「ギリシャ ユーロ離脱リスク浮上」
経済・金融・ビジネス
2012/02/10 12:07(ブルームバーグ)ギリシャ、支援未定で緊縮策の議会採決へ−ユーロ離脱リスク浮上 (1)
9日に開かれた緊急のユーロ圏財務相会合は、第2次ギリシャ支援の決定には至らなかった。ギリシャ議会はユーロ圏首脳から新たな財政緊縮策を承認するよう求められたが、これは実質的にユーロ圏にとどまるか離脱するかを決する採決になるとして同国政府からも圧力が掛かっている。ユーロ圏財務相会合(ユーログループ)のユンケル議長(ルクセンブルク首相兼国庫相)は会合終了後の9日遅く、「要するに実施がなければ資金供与もないということだ」と説明。15日に再びユーロ圏財務相会合を開催するとした。1300億ユーロ(約13兆4000億円)のギリシャ支援の保留は、党派間の争いを続けるギリシャの政治家に対する不満と、法制化されていない公約を再び撤回するのではないかという懸念を反映したものだ。
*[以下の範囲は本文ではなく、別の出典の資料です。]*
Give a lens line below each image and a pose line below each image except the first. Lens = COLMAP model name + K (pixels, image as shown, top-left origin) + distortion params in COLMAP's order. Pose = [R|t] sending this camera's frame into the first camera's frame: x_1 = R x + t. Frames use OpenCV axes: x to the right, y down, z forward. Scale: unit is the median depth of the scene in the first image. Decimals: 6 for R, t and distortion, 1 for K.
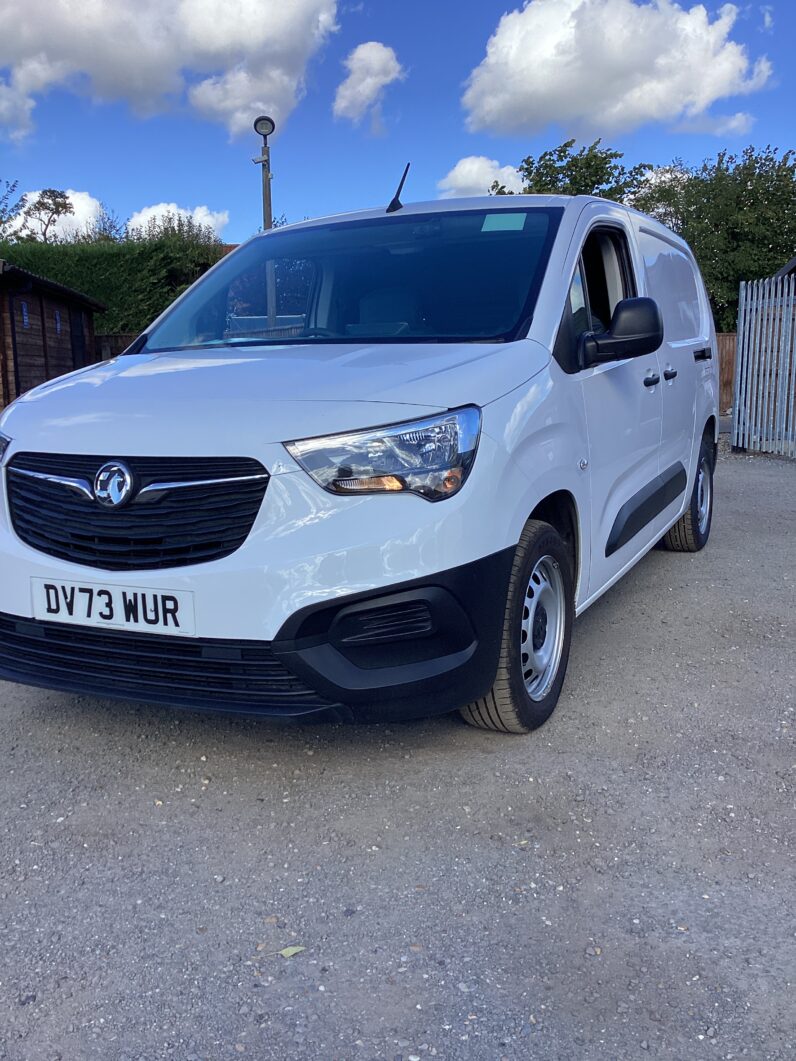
lens RADIAL K [[965.3, 0, 407.4], [0, 965.3, 531.9], [0, 0, 1]] dist [0.024806, 0.000000]
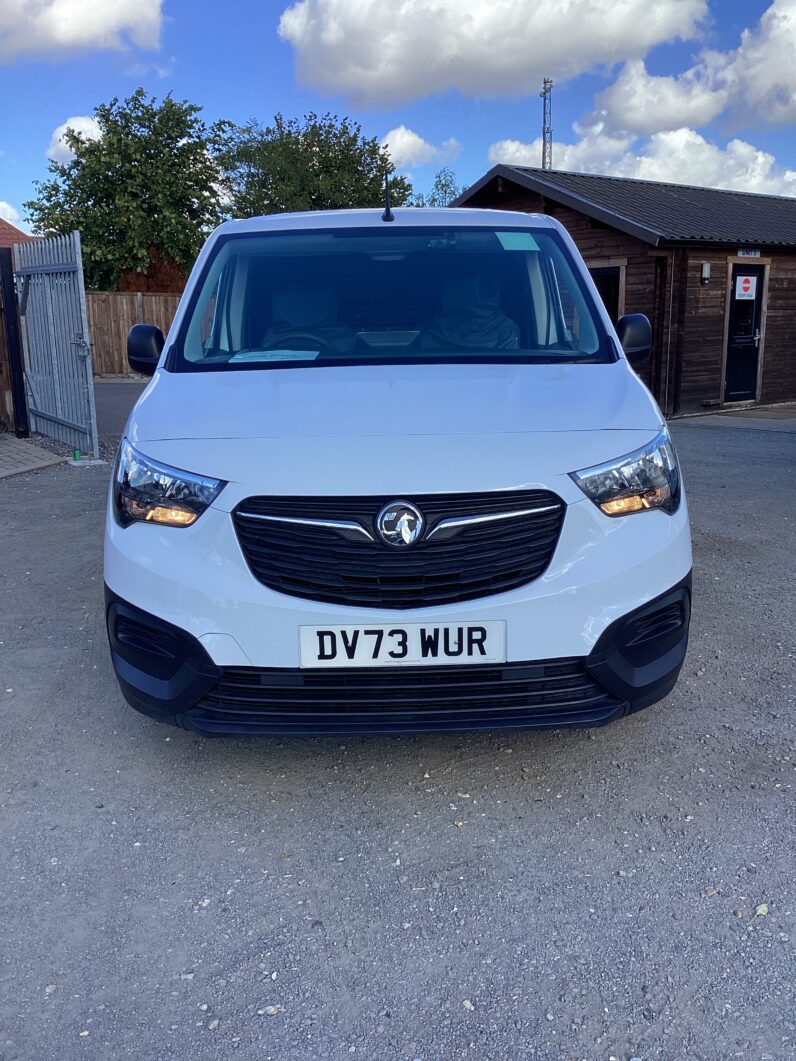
lens RADIAL K [[965.3, 0, 396.2], [0, 965.3, 527.3], [0, 0, 1]] dist [0.024806, 0.000000]
pose [[0.896483, -0.093483, 0.433105, -0.737696], [0.073431, 0.995319, 0.062838, -0.108437], [-0.436952, -0.024530, 0.899150, 0.100701]]
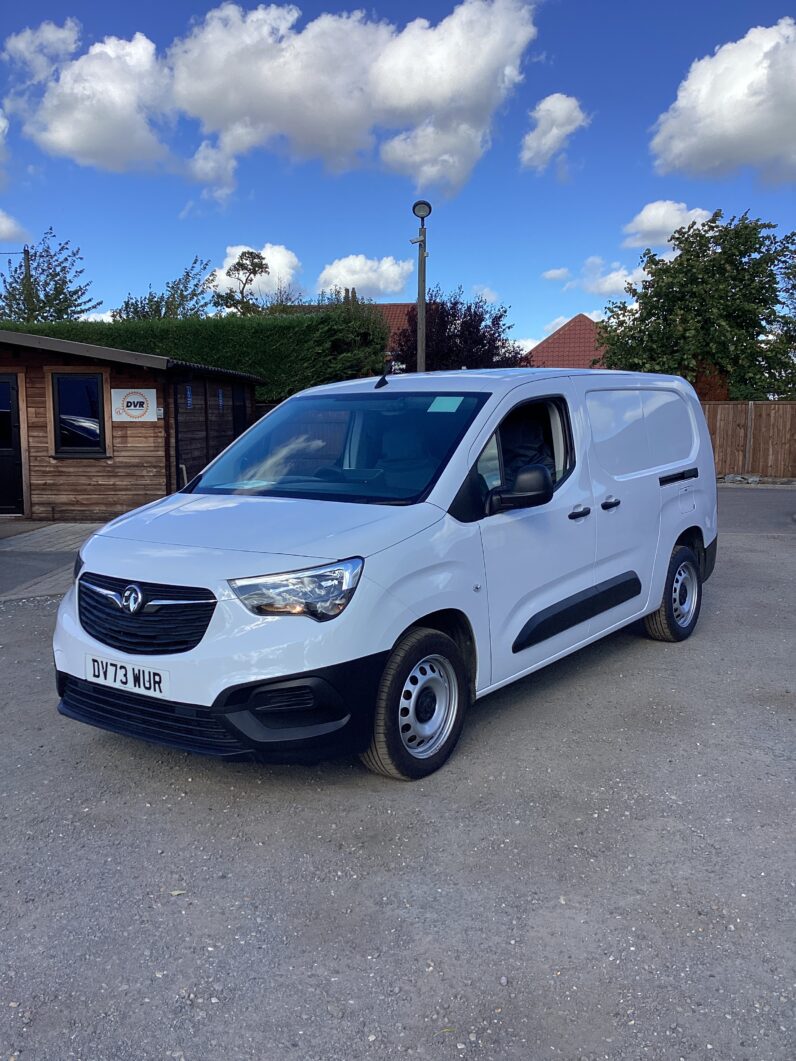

ベニゼロス財務相は、週末に始まる見通しの議会採決は結局のところ、ユーロ圏にとどまるか離脱するかを問う投票と同然だと指摘。「ユーロ圏におけるギリシャの救済と将来を考えるとしたら、このプログラムが承認されるようあらゆる手を尽くす必要がある」と述べた。ギリシャ国内では賃下げや年金カット、歳出削減への国民の抗議活動が高まっている。この2年余りの間、ギリシャが第1次支援と引き換えに約束した改革を実行できていないことも欧州首脳らの態度硬化につながった。ギリシャは改革を実行できなかったのは予想以上に深刻化したリセッション(景気後退)のためだとしている。
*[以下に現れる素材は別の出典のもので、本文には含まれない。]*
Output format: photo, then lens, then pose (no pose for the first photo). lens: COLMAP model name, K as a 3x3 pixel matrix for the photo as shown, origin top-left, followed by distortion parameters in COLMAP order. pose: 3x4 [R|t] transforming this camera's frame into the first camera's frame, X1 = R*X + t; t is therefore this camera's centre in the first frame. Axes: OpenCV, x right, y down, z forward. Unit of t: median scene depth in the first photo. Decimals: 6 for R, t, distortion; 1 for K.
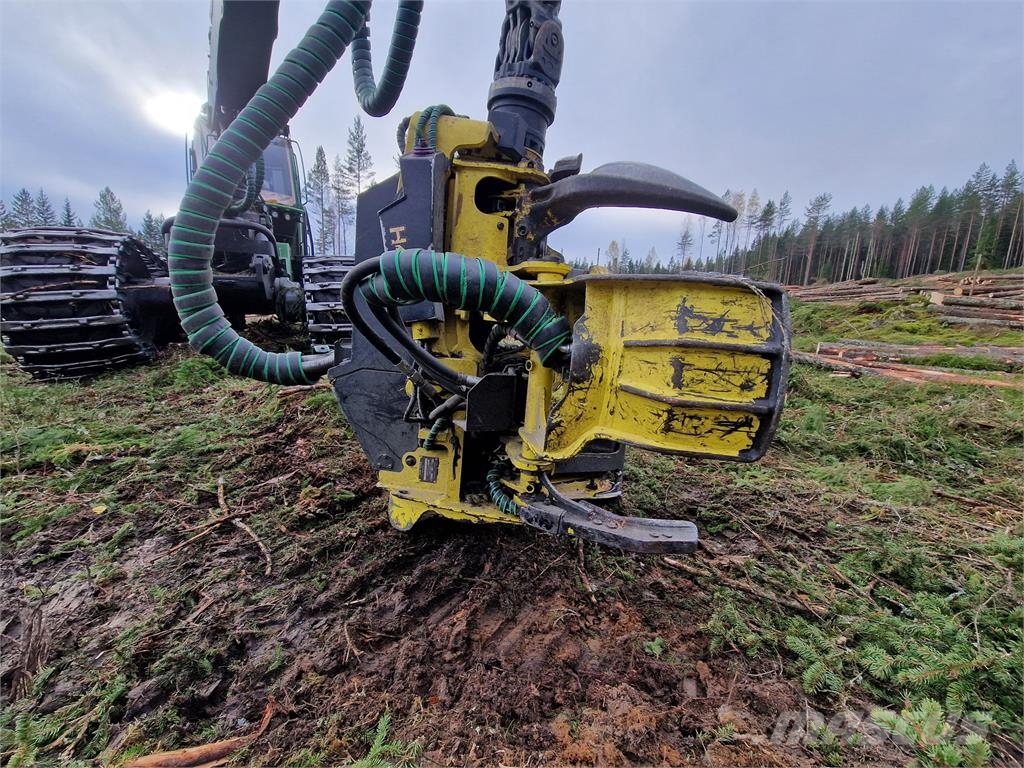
lens RADIAL K [[414.2, 0, 517.0], [0, 414.2, 389.6], [0, 0, 1]] dist [0.012063, -0.007910]
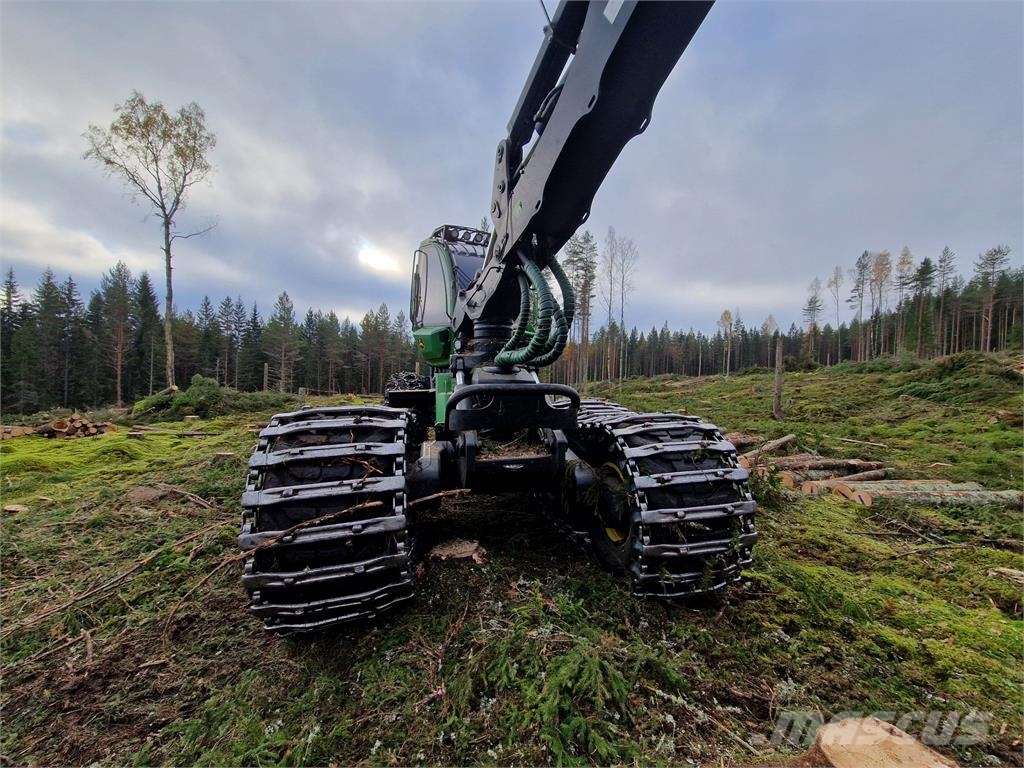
lens RADIAL K [[414.2, 0, 512.4], [0, 414.2, 387.1], [0, 0, 1]] dist [0.012063, -0.007910]
pose [[0.972154, -0.006722, -0.234246, -0.098340], [-0.033914, 0.985030, -0.169014, -0.050067], [0.231875, 0.172252, 0.957373, 0.058786]]
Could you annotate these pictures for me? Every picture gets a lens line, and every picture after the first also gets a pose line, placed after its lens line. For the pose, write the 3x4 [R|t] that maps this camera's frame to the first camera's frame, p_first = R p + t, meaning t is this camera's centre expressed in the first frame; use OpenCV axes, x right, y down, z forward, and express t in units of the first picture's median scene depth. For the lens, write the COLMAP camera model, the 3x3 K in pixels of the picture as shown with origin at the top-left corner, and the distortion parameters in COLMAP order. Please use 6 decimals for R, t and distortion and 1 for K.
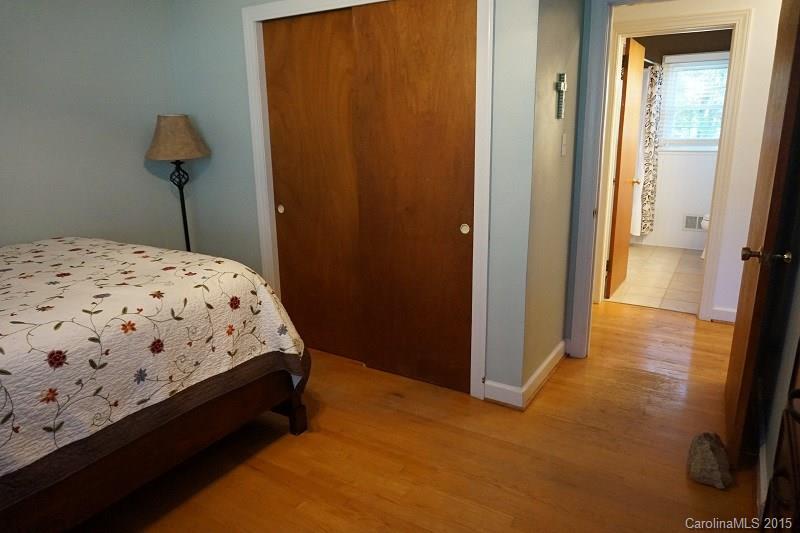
lens RADIAL K [[541.1, 0, 400.0], [0, 541.1, 266.5], [0, 0, 1]] dist [-0.050338, 0.042737]
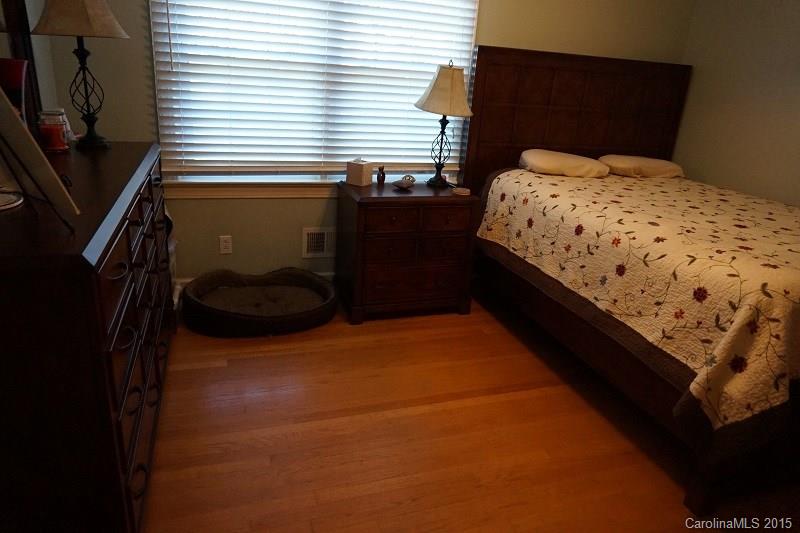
lens RADIAL K [[541.1, 0, 400.0], [0, 541.1, 266.5], [0, 0, 1]] dist [-0.050338, 0.042737]
pose [[-0.639329, 0.211715, -0.739213, 0.735386], [-0.274213, 0.835366, 0.476415, -0.289219], [0.718377, 0.507287, -0.476018, 1.210565]]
「我慢の限界」 ユンケル議長は、「何度も繰り返し約束するが、実施の措置は弱過ぎることが多いというこのやり方は我慢できない」と述べた。ギリシャ党首らの緊縮策合意によりギリシャ情勢への楽観的な見方が広がり、欧州株は9日、4日ぶりに上昇。ユーロは対ドルで2カ月ぶりの高値を付けた。しかし欧州財務相らは市場ほど楽観的ではなかった。ユンケル議長は、第2次支援の条件として、追加歳出削減3億2500万ユーロの特定と、緊縮策実施に向けた法制化に加え、次の総選挙で立場を翻さないように主要政党党首全員が書面でプログラム支持を約束することを挙げた。米パシフィック・インベストメント・マネジメント(PIMCO)のモハメド・エラリアン氏は9日のブルームバーグラジオの番組「ブルームバーグ・サーベイランス」のインタビューで、「この合意は極めて難しい。プログラムに同意した党首は自分の選挙区に行く必要があるからだ」と指摘した。